European Wine Regulations -- Part 1
Some American wine drinkers seem to imagine that wine production in Europe is highly controlled in a way that would be unimaginable here. There are certainly more regulations in Europe, but the reality is not very close to what people imagine it is. I have to laugh a little inside when I hear comments along these lines, because to allow one's limited understanding of political realities cloud our opinions about something so enjoyable as wine is to limit our own potential. Life is too short. Shedding a little light on how and why Europeans regulate wine production is in order. I'll try to cover a few topics in this new mini-series. (I promise I won't forget my other miniseries that are already in progress. ;)
|The Italian Version of the Two Main Tiers of Wine Characterization:|
Note that the old word "Controllata" Has been replaced with "Protetta"
Protected rather than Controlled. Seems more benign, yes?
What defines a wine being called "Bordeaux" is a combination of the grapes' zone of production--that is the location of the vines themselves--and the grapes that can be picked from to make the wine. Bordeaux wines are overwhelmingly blends of different grapes. The weather in Bordeaux has led winemakers there to become some of the world's greatest blenders, choosing the grapes according to ripeness and "phenolic maturity" (a fancy term for flavor intensity). These factors are very much affected by the weather throughout the growing season. One season's underripe Cabernet Sauvignon for example, might be compensated for with some exceptionally ripe Merlot that grew nearby. The grapes vary a lot in how they evolve on the vine, and good wine makers know how to make adjustments. The rules they play by?
|The Epitome of French Château-ness|
For Red Wines:
Merlot It's safe to say all Bordeaux reds have Merlot in them. Merlot is far and away the most widely grown grape in Bordeaux. (Keep in mind that Merlot grown in France does not produce the same types of wines as it does in say, California.)
Cabernet Sauvignon Considered by Americans to be the "important" grape because of its reputation, it is often more of a very effective blending grape for the more dominant Merlot in a great many Bordeaux wines.
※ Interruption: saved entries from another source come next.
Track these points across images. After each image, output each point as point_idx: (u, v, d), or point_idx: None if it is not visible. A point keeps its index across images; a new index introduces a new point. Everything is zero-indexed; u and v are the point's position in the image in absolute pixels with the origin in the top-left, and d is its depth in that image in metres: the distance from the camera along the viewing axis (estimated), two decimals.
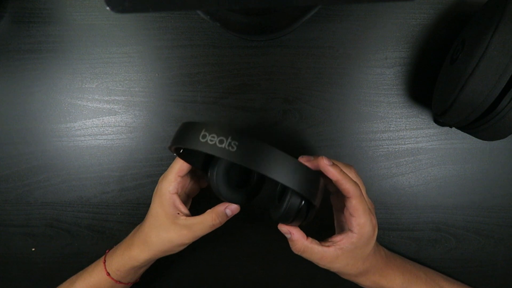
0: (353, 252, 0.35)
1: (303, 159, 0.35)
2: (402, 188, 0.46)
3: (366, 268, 0.37)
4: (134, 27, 0.45)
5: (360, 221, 0.34)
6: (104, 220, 0.47)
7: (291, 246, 0.36)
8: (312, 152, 0.46)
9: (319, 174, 0.33)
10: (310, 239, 0.35)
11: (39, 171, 0.46)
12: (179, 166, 0.37)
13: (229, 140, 0.28)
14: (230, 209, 0.37)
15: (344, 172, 0.34)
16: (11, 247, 0.48)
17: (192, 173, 0.40)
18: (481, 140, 0.44)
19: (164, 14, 0.44)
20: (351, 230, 0.34)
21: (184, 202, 0.40)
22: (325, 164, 0.33)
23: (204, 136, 0.28)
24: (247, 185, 0.39)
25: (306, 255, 0.35)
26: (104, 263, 0.40)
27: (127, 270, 0.39)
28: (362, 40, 0.44)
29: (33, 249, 0.48)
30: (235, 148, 0.28)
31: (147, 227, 0.38)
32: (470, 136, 0.43)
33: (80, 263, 0.46)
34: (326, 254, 0.35)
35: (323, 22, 0.44)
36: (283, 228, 0.35)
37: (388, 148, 0.46)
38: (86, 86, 0.46)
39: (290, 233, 0.35)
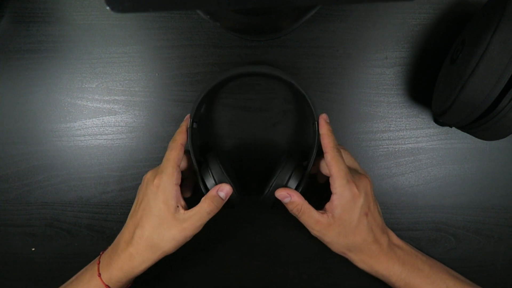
0: (342, 219, 0.36)
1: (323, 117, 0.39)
2: (402, 188, 0.46)
3: (357, 242, 0.37)
4: (134, 27, 0.45)
5: (338, 181, 0.35)
6: (104, 220, 0.47)
7: (289, 207, 0.36)
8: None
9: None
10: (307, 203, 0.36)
11: (39, 171, 0.46)
12: (176, 155, 0.36)
13: None
14: (222, 190, 0.36)
15: (331, 131, 0.37)
16: (11, 247, 0.48)
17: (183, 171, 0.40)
18: (481, 140, 0.44)
19: (164, 14, 0.44)
20: (333, 193, 0.36)
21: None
22: (324, 119, 0.38)
23: None
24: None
25: (303, 217, 0.36)
26: (100, 276, 0.37)
27: (128, 281, 0.38)
28: (362, 40, 0.44)
29: (33, 249, 0.48)
30: None
31: (148, 231, 0.36)
32: (470, 136, 0.43)
33: (80, 263, 0.46)
34: (321, 219, 0.36)
35: (323, 22, 0.44)
36: (282, 191, 0.36)
37: (388, 148, 0.46)
38: (86, 86, 0.46)
39: (290, 195, 0.36)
Cabernet Franc This #3 grape plays a big role mainly on the right bank where it enhances their Merlot with unique characteristics.
Petit Verdot Fairly often used to add another dimension, though usually in very small percentages.
Malbec Known today as an Argentinean varietal wine, its origins in Bordeaux have become obscured by history. Nearby Cahors still grows a lot, and it is still tolerated in tiny amounts in the Bordeaux blend, though rarely ever mentioned.
The Bordeaux regulations? You can use any amount of any of these five grapes. The grapes must be grown in the wine region that appears on the label. Any picture of a structure used on the label must be a real image of the actual house, castle, or shack that you make your wine in. The word "Chateau" is defined as a place where grapes that you use are grown in adjoining vineyards, the wine is made on the premises, and people actually live there.
That's pretty much it.
Regulations regarding Grand Cru status have their own rules, but most are simply based on an existing list of properties that earned this status a long time ago. If your wine is simply labeled "Bordeaux" there is an amazing amount of freedom involved in its production. It's only when you start calling your wine by another more elite name--which would command a better price--that the restrictions become more, well restrictive. And those restrictions are largely matters of where the grapes are grown, and very little else. Yields and alcohol levels are mentioned but are easily met. The entire thing is really about consumer protection and "brand" identification.
If you see a Pauillac, you should be able to surmise approximately what kind of wine will be in that bottle. Otherwise, why would you spend the extra money on a Pauillac?
The complexity of wine regulation in France is mainly based on the fact that all of the many separate wine regions in France evolved on their own over centuries. So, each region today has its own set of regulations that often bear little resemblance to the other wine regions in France. Learning about all this involves a bewildering amount of memorization, so at first glance the whole system seems incredibly complex. If you think of each wine region as though it was a separate country, you would likely find that the wine regulations are fairly simple and straightforward.